2011. augusztus 28., vasárnap

The greatest fear


Today some small impressions gathered up to my mind to formulate the statement that my biggest fear is disappearing without leaving any trace.

It was more of a gut feeling then a clear mental conversation.


Because, you see - what trace? Trace in what? In mankind?

Mankind will be gone with time anyway.

Everything will be gone with time anyway.

So then - what trace?


Lets see. Imagine I'm dying, and I haven't done or had following things. What would really hurt?


  • Didn't have children
  • Didn't become a major decision maker who challanged the status quo
  • Didn't write a book
  • Didn't manage to understand what are the greatest question to tackle and meddled with idle things
  • Didn't experience real love (love that I consider real and evolves to a strong partnership where we grow together)
  • Didn't keep my friends and family relations
  • Didn't do my random travelling and meditation around the world

Fuhh damn… all of these would hurt. Right now I feel like some would be utterly painful, some others are things I just need to do, some others can be forgiven if I knew I put all effort, but still, not having any of these would be a disappointment.


But still. Is that all to it?

And what if I am a major decision maker who has influence in the most important issues of mankind?

Maybe its not about the impact. The impact is unmeasurable and only last with humanity anyway.

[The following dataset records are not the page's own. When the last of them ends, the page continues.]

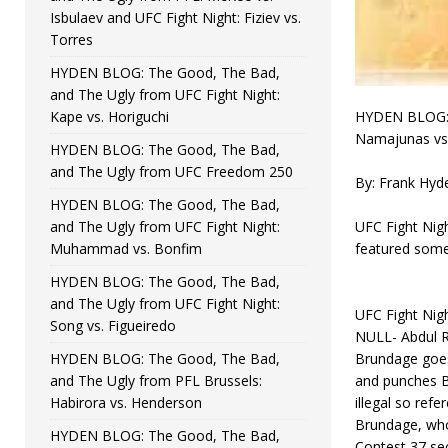
Isbulaev and UFC Fight Night: Fiziev vs.
Torres
HYDEN BLOG: The Good, The Bad,
and The Ugly from UFC Fight Night:
Kape vs. Horiguchi
HYDEN BLOG: T
Namajunas vs.
HYDEN BLOG: The Good, The Bad,
and The Ugly from UFC Freedom 250
By: Frank Hyd
HYDEN BLOG: The Good, The Bad,
and The Ugly from UFC Fight Night:
UFC Fight Nig
Muhammad vs. Bonfim
featured some
HYDEN BLOG: The Good, The Bad,
and The Ugly from UFC Fight Night:
UFC Fight Nig
Song vs. Figueiredo
NULL- Abdul R
HYDEN BLOG: The Good, The Bad,
Brundage goes
and The Ugly from PFL Brussels:
and punches B
Habirora vs. Henderson
illegal so refe
Brundage, who 
HYDEN BLOG: The Good, The Bad,
Contest 37 sec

It was always a bit more about becoming a better and stronger being, who can handle the hardest things. Its more about trying to find my limits as a human being.

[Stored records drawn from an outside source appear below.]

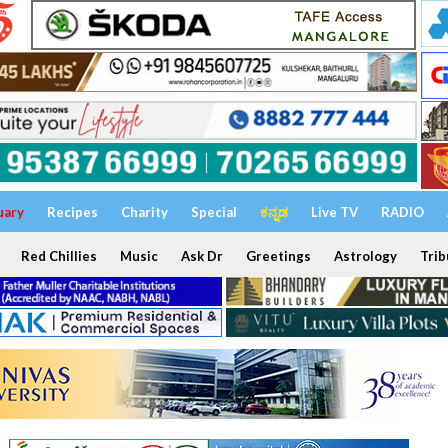
uary
Recipes
Charity
Special
ಕನ್ನಡ
Live TV
RADIO
Red Chillies
Music
Ask Dr
Greetings
Astrology
Trib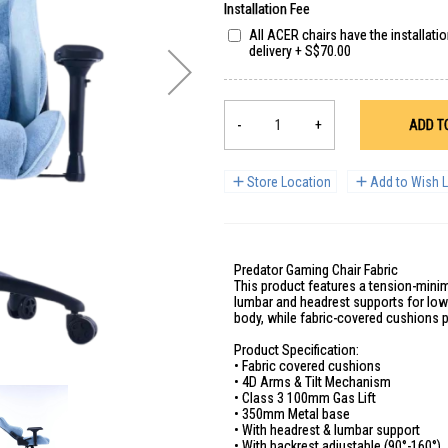
Installation Fee
All ACER chairs have the installati
delivery
+
S$70.00
-
+
ADD T
Store Location
Add to Wish L
Predator Gaming Chair Fabric
This product features a tension-minim
lumbar and headrest supports for low
body, while fabric-covered cushions p
Product Specification:
• Fabric covered cushions
• 4D Arms & Tilt Mechanism
• Class 3 100mm Gas Lift
• 350mm Metal base
• With headrest & lumbar support
• With backrest adjustable (90°-160°)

And if its about that, then its clearly not just about work.

Its about relationships, training, spirituality, education, and work.

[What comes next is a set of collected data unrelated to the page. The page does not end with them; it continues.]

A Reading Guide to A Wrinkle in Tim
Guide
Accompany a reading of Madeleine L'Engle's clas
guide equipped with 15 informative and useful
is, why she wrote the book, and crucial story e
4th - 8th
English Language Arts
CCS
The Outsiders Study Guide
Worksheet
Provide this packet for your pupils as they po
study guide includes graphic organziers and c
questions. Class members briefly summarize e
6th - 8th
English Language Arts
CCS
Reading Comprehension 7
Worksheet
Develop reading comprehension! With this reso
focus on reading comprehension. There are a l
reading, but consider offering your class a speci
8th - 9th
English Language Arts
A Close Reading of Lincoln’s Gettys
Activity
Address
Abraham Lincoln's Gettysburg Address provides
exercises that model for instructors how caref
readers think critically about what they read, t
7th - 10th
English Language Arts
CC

Just to be a being capable of more.


But then what's this fear of not leaving a trace?

Maybe I connect that with a measure of the evolution of myself.

Maybe this is the challenge I give myself - can I leave a trace in mankind? (a trace which reflects my values, of course, not a 3rd world war). Am I smart an capable enough to sort out problems which havent been sorted out by others?


So am I saying that…

…the evolution as a human being is more important then the trace, but the trace in mankind is the measure?


Hmm... Can be. But just keep in mind, that this can also change once I understand the world better.

2011. augusztus 5., péntek

Speed


One of the best things about myself is that I learn fast and I forget fast.

So I can easily live in the present.

But where is the difference between giving up and letting go?